# What is asked
1) In the passage on Mn dissolution from LiMn₂O₄, what Tafel slope was observed in Region II for the first cycle?
2) Using the passage on Mn dissolution from LiMn₂O₄, explain how the later cycles supported the view that Process I and Process II are distinct.

# Selection

· · · ·

Fig. 1 (a) Cyclic voltammetry of disk current and corresponding as-measured ring current of OER and Mn dissolution for cycle 1. The anodic scan is shown as solid lines and the cathodic scan as dashed lines. (b) As-measured Mn corrosion current observed at Pt ring (potential applied at ring is 1.2 V vs. RHE) for 1st to 10th cycle and (c) Tafel slope corresponding to 1st and 10th cycle. The two distinct Mn loss processes observed before and after OER onset (above 1.6 V vs. RHE) for the 1st cycle. (d) Tafel slope as a function of number of Mn cycles.

With the aim of understanding the corrosion process for LiMn₂O₄, we have monitored the loss of Mn on the Pt ring of RRDE during 10 cycles (Fig. 1(b)). For the first cycle, the CV with two onsets (E_{Mn process1} ∼ above 1.4 V and E_{Mn process2} ∼ above 1.6 V vs. RHE) of exponentially increasing current was observed before and after the OER onset (above 1.6 V vs. RHE). We have assigned two distinct potential regions for investigating the Mn dissolution current, which represent the potential regime without OER (Region I) and with OER (Region II). The Mn dissolution processes corresponding to Region I and Region II are proposed as Process I and Process II, respectively. The CV of subsequent cycles looked similar but with lower current suggesting that Mn dissolution decreases relative to cycle 1 and in later cycles in both regions. While virtually no Mn dissolution current was detected in Region I during later cycles, it was still detected in Region II, which further supported distinct processes I and II.

The mechanistic insights from the distinct behaviors of Mn dissolution in Region I and Region II were better understood by Tafel analysis of the Mn dissolution current at the Pt ring (Fig. 1(c), Fig. S3 and Table S1, ESI†). The Tafel slope (b = ∂ log i/∂E) in chemical equilibrium indicates how the kinetic currents scale with the applied potential.²⁸ For cycle 1, we observed the two distinct slopes of 139 (4) mV dec⁻¹ in Region I and 520 (44) mV dec⁻¹ in Region II. The Tafel slope of 139 (4) mV dec⁻¹ in Region I was close to 120 mV dec⁻¹, which represents a reaction mechanism with electrochemical RLS (assuming a transfer coefficient of 0.5).^28–30 While Region II had the Tafel slope value of 520 (44) mV dec⁻¹ which is clearly higher value than 120 mV dec⁻¹. Such high values are commonly assigned to reaction mechanisms with chemical limiting steps without any pre-equilibrium reaction step involved prior to RLS.^28,29 Beyond the first cycle, the Tafel slope in Region I remained constant until it vanished after the 3rd cycle and the Tafel slope in Region II decreased to 240 (18) mV dec⁻¹, which might indicate a change to an electrochemical limiting step with a small transfer coefficient (b = 0.25).^29–31 Depending on the how many Tafel slopes are assumed, the decrease either happened gradually over 5 cycles or abruptly from the 1st to the 2nd cycle (Fig. 1(d)). Nonetheless, we observed two distinct processes, namely Process I in Region I and Process II in Region II with different values and trends of the Tafel slopes. After potential cycling, only Process II remained active.

· · · ·

# Records

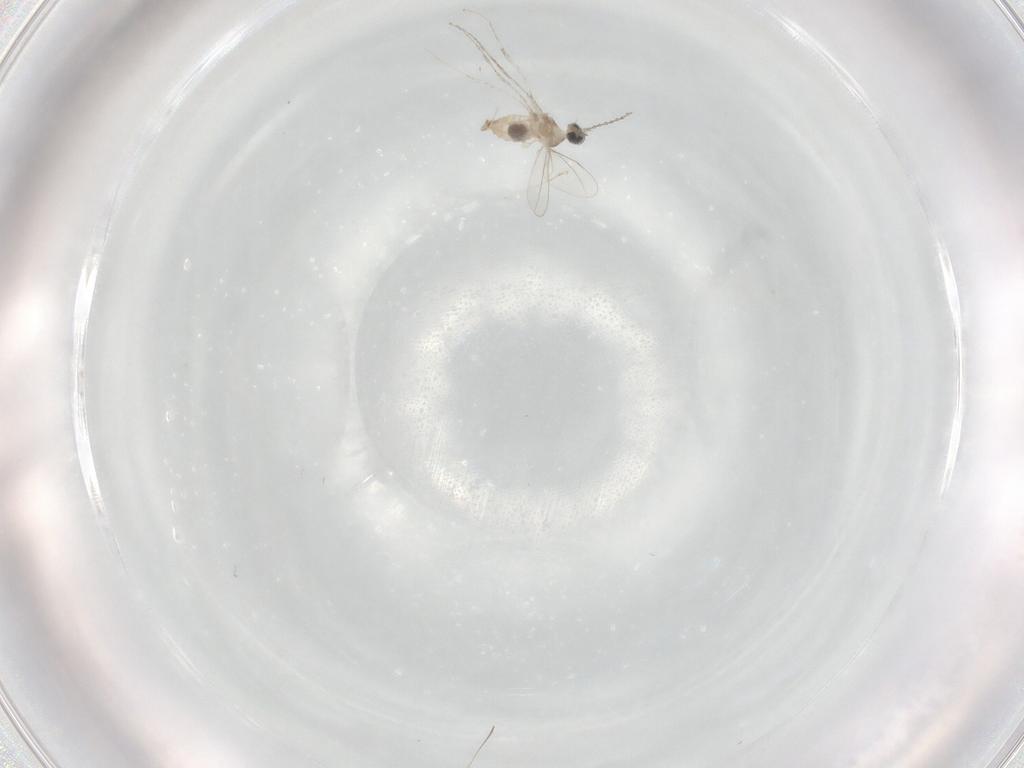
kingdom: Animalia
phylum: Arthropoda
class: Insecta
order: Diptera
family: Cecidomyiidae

· · · ·

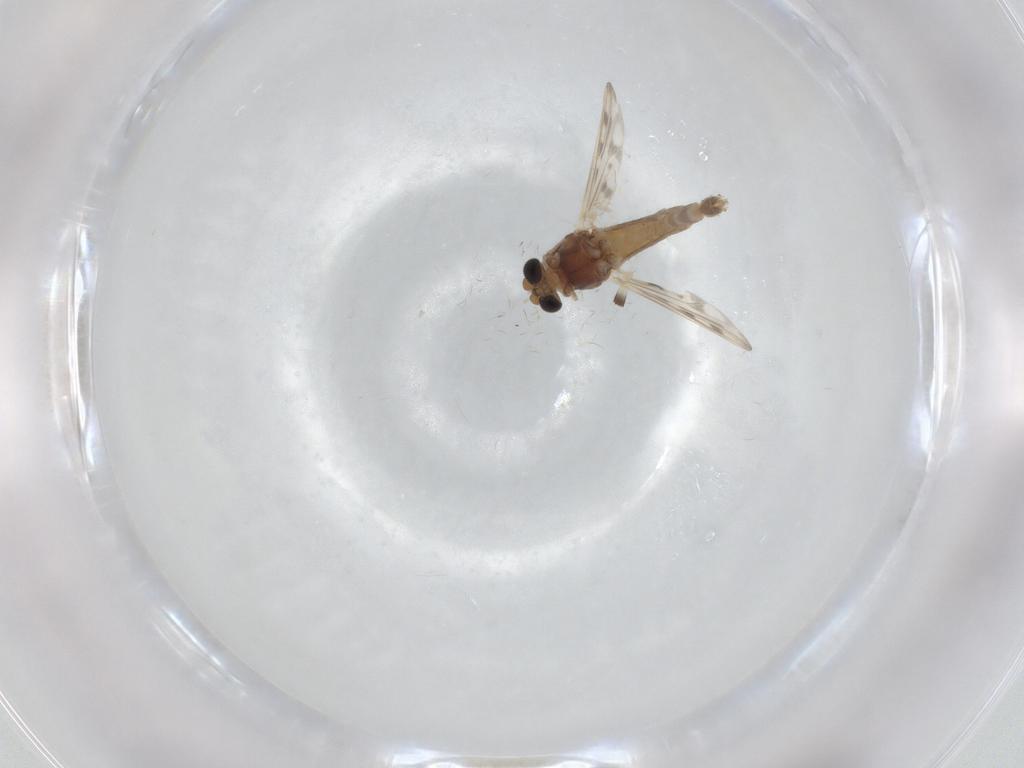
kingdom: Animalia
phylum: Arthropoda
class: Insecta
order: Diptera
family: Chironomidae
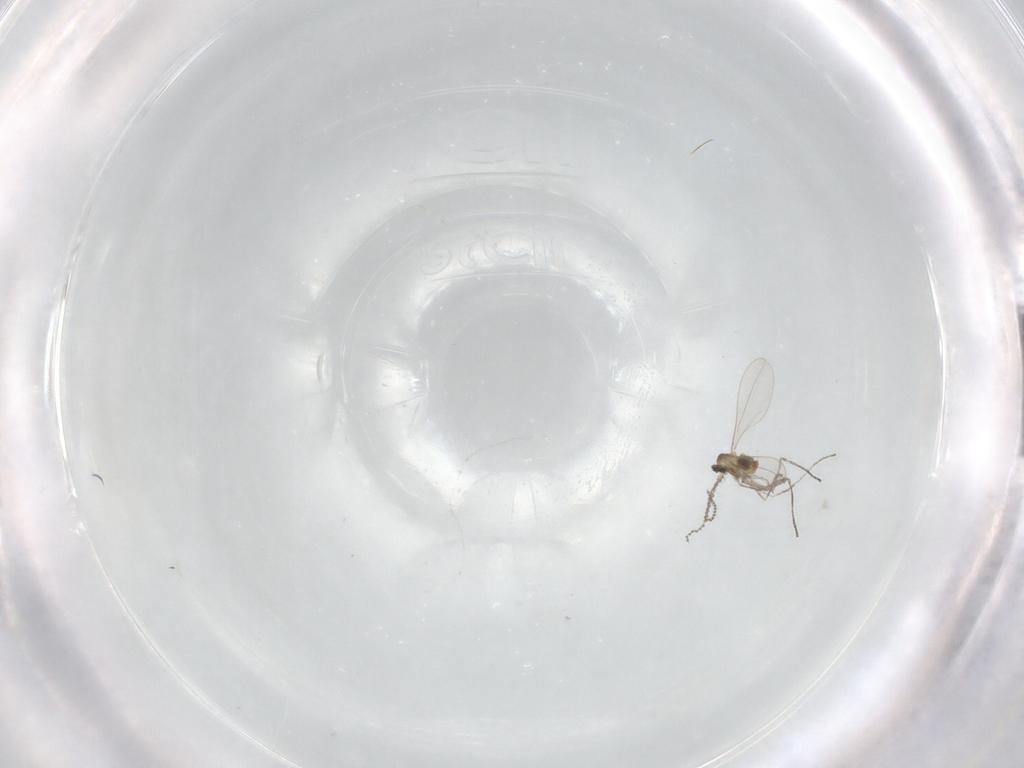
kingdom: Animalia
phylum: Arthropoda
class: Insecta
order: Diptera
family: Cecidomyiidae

· · · ·

# Solutions to the exercise
1) 520 (44) mV dec⁻¹.

2) In later cycles, virtually no Mn dissolution current was detected in Region I, the regime without OER. It was still detected in Region II, the regime with OER. Because dissolution stopped in one region but continued in the other, the two regions were taken to reflect separate processes.